Catoctin Mountain Park - Thurmont

Catoctin Mountain Park

The trails of Catoctin Mountain Park in Thurmont, Maryland, are great if you’re looking for some variety in your hike, as well as stunning views along the way. Hikes range from easy to strenuous along the east side trails, while the west side trails tend to be quieter and feature more wildlife, according to the National Parks Service website. 

Sugarloaf Mountain - Dickerson

Photo courtesy of Sugarloaf Mountain

Known as the location of the Strong Mansion, Sugarloaf Mountain in Dickerson, Maryland, offers a rather expansive trail system for day hikes. Try out the blue trail for excellent scenery over a distance of five miles.

Billy Goat Trail - McLean

Billy Goat Trail

The Billy Goat Trail is one of D.C.’s more popular hikes. Just shy of eight miles, this trail begins and ends at Great Falls Park in McLean, Virginia. The trails are broken down into sections A, B, and C. If you don’t want to do the entire eight mile loop, but you’re up for some fun, section A offers some challenging but enjoyable rock-hopping.

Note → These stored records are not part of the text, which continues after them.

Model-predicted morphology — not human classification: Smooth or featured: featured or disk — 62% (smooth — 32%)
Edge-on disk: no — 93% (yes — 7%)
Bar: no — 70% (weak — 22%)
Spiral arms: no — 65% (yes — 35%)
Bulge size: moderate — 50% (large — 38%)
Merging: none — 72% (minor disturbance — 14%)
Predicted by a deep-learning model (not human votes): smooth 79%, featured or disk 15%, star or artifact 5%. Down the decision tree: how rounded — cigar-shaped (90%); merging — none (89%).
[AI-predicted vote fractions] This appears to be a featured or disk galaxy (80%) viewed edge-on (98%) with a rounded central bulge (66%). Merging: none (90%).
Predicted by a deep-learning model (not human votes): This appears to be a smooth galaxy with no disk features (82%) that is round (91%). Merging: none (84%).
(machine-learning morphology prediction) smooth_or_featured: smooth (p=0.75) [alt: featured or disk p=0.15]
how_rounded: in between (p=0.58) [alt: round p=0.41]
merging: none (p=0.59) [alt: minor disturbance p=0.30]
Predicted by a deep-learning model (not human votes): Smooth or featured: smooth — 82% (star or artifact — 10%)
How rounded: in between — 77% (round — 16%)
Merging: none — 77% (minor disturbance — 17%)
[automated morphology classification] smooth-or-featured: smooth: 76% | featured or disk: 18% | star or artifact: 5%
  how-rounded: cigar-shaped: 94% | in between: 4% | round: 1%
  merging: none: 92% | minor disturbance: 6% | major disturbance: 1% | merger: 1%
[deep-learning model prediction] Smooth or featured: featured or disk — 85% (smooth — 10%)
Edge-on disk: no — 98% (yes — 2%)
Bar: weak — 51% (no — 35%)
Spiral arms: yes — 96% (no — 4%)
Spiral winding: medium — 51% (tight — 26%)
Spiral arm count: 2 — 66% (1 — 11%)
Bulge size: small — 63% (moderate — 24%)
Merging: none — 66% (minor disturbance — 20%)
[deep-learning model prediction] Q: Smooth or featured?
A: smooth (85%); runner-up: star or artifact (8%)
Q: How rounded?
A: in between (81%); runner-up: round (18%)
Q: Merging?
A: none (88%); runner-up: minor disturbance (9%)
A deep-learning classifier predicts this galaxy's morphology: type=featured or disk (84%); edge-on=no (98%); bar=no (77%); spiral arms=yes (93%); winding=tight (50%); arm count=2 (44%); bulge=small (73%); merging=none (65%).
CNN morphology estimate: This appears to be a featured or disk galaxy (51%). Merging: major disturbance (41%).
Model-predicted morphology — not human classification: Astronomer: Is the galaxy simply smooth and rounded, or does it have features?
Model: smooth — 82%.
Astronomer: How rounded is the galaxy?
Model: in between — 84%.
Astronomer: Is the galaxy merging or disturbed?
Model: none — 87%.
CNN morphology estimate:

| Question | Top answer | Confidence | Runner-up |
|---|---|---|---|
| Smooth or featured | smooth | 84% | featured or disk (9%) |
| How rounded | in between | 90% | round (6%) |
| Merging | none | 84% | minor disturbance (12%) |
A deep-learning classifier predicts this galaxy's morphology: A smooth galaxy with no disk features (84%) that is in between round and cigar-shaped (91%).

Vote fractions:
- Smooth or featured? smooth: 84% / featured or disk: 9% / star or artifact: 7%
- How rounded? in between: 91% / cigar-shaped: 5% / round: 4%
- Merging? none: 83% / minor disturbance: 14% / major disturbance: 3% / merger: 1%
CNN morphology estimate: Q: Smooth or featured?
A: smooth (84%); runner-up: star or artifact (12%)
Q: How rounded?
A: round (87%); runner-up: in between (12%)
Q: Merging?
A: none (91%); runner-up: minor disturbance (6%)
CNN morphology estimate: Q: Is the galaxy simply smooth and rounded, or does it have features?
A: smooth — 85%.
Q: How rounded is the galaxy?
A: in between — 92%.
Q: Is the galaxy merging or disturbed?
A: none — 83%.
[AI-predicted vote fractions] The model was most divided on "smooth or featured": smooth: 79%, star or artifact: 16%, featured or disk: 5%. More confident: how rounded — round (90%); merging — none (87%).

Chesapeake & Ohio Canal - Georgetown

Chesapeake & Ohio Canal

The C&O Canal is one of the best options for hiking in D.C. The full canal and towpath runs over 180 miles and offers interpretive trails and many of the aforementioned trails are nearby. However, the towpath through Georgetown is one of the best, easiest, and most family-friendly trails in the area. With many completely flat sections, fun historic markers along the way, and the option to ride bikes, this hike is a spur-of-the-moment option for those who don’t want to have to plan out too much.

Theodore Roosevelt Island - Francis Scott Key Memorial Bridge / Arlington Memorial Bridge

Theodore Roosevelt Memorial, on Roosevelt Island photo by Shutterstock

Formerly Mason’s Island until (according to the National Parks Service) it was transformed by landscape architects in the 1930s,

Theodore Roosevelt Island is a fun island west of D.C. It sits in the Potomac River, between Francis Scott Key Memorial Bridge (which connects Georgetown to Rosslyn) and Arlington Memorial Bridge (which connects the National Mall with Arlington). This island offers three short trails, ranging from one-third of a mile up to one and a half.